Chronic Pain Syndrome is complex and difficult to treat but I think I am starting to get a handle on it and this blog is about sharing these findings. My intention is to look at what the condition actually is, how it affects people, some of the treatments and approaches I have explored and the techniques I am currently using. I will be sharing information about books I have and am currently reading and articles I find online. I am writing this to help me structure my own learning, but also, hopefully, to assist others with their own journey. I will post working drawings/sketches/notes too, because that’s one of the ways that I try to make sense of all this. I also seem to be putting together my own toolkit as I go along so will share that. Everyone has their own way through this, so, this is not prescriptive, purely a personal perspective as I navigate my way through the maze of information out there. Developments in neuroimaging techniques, assistive technologies and biofeedback devices also are of great interest to me at the moment so I’ll be posting articles/links to devices too as I go along for the ‘geek inclined’ in addition to relevant articles about mindfulness and neuropsychology. I will also look at the concept of neuroplasticity in relation to pain.

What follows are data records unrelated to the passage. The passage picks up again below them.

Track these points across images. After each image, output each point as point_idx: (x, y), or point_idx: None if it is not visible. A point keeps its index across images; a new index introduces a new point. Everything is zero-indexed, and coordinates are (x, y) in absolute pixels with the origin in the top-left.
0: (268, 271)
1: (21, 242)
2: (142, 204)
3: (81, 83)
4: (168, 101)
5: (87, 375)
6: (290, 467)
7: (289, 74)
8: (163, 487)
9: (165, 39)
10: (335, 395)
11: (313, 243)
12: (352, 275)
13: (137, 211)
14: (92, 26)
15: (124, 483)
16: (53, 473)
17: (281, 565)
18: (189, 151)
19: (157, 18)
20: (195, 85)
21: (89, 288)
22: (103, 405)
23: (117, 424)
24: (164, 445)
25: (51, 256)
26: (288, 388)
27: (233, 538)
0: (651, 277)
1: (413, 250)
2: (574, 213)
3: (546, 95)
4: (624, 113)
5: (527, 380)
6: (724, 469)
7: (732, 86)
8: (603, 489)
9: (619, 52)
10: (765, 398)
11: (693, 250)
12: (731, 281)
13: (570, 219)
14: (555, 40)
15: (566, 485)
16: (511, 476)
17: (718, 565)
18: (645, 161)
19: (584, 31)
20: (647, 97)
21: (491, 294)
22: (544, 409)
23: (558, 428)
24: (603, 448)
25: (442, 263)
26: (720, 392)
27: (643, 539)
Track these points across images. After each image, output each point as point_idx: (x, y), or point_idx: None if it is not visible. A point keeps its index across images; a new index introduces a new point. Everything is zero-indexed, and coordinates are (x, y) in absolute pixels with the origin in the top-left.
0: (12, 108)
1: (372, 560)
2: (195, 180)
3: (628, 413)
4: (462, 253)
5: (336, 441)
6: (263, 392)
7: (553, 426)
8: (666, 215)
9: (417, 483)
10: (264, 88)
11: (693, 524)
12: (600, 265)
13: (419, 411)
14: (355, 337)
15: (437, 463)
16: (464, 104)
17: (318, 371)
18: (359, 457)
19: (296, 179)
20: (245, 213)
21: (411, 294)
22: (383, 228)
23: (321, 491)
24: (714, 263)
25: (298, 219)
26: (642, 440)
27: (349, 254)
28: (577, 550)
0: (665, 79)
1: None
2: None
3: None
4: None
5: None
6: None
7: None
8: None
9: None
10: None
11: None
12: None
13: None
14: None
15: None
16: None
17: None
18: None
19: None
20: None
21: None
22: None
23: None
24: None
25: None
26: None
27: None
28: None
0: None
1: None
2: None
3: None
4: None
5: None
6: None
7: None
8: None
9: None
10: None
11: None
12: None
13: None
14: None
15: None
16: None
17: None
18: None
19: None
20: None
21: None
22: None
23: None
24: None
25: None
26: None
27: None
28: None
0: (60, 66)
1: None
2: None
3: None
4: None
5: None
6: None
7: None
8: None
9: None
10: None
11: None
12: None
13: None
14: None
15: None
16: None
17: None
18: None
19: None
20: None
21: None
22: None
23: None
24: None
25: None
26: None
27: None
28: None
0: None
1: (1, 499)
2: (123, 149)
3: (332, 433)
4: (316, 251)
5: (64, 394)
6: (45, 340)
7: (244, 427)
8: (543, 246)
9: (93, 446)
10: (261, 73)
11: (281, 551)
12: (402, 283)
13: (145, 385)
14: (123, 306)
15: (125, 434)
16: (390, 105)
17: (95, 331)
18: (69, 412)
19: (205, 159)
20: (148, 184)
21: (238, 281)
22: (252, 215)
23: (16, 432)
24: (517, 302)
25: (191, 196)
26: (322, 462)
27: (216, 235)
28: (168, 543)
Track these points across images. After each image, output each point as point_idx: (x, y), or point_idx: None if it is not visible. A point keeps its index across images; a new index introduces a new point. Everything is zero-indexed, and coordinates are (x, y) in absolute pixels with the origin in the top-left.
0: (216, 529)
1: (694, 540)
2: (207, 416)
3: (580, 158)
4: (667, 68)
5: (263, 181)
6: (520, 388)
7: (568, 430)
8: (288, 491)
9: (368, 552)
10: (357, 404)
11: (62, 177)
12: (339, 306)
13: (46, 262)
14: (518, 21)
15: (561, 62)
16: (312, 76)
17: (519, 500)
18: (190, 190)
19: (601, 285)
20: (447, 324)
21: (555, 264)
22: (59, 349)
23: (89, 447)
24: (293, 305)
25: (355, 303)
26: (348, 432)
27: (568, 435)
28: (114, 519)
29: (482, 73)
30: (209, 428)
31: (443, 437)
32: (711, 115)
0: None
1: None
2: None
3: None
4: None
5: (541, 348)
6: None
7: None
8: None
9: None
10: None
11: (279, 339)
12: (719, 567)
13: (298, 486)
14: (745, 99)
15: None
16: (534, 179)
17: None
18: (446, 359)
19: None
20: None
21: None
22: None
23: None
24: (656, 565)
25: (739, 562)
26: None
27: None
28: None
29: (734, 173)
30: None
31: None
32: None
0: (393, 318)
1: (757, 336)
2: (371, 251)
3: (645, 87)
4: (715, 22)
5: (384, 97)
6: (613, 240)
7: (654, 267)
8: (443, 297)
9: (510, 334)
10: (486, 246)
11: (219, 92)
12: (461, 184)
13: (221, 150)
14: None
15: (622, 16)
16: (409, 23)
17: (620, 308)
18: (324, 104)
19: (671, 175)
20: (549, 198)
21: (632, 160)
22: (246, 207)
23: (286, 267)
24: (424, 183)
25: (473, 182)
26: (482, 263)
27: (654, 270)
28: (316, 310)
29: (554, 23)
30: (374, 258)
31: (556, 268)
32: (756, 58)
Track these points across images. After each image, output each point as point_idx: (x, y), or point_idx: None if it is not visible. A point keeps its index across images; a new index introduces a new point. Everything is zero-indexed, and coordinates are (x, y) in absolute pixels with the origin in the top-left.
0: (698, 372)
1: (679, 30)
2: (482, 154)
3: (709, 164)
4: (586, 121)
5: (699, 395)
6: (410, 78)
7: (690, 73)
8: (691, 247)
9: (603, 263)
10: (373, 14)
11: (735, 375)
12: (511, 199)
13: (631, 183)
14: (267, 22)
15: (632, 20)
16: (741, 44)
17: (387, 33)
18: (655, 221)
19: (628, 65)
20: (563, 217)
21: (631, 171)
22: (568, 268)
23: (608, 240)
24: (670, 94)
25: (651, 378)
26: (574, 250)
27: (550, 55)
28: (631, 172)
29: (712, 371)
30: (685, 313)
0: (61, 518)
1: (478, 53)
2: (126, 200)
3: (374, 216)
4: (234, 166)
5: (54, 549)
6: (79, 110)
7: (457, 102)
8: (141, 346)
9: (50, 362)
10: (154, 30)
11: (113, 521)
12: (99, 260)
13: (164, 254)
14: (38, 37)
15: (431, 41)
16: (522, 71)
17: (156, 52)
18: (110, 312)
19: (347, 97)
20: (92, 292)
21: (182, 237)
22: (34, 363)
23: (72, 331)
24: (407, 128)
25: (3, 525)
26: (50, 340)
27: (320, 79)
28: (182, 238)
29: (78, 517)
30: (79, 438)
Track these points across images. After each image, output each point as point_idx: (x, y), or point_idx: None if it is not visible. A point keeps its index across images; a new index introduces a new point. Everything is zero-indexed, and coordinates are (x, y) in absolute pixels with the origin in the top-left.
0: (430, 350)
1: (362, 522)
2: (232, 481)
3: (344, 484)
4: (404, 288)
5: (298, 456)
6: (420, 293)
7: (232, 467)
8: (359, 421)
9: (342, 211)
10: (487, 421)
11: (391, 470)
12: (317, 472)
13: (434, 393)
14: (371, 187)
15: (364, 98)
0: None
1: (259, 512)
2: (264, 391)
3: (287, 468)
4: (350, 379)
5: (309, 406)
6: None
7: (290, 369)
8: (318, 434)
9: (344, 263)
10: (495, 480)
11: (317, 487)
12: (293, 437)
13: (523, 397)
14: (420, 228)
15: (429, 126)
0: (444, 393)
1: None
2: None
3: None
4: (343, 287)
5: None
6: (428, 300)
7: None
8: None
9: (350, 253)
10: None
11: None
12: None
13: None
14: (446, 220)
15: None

Oh, and the title “Do Not Bend” came to me as I was bed bound after a relapse a year ago and saw my MRI scans with that phrase written on the side. Bending was a painful activity for me, one I was told to avoid. It perfectly states the rigidity of chronic pain, the idea of being stuck, static. Happily it is the antithesis to everything that I now practice since learning about neuroplasticity, and how the pain signals in our brain do not have to remain quite so stuck after all.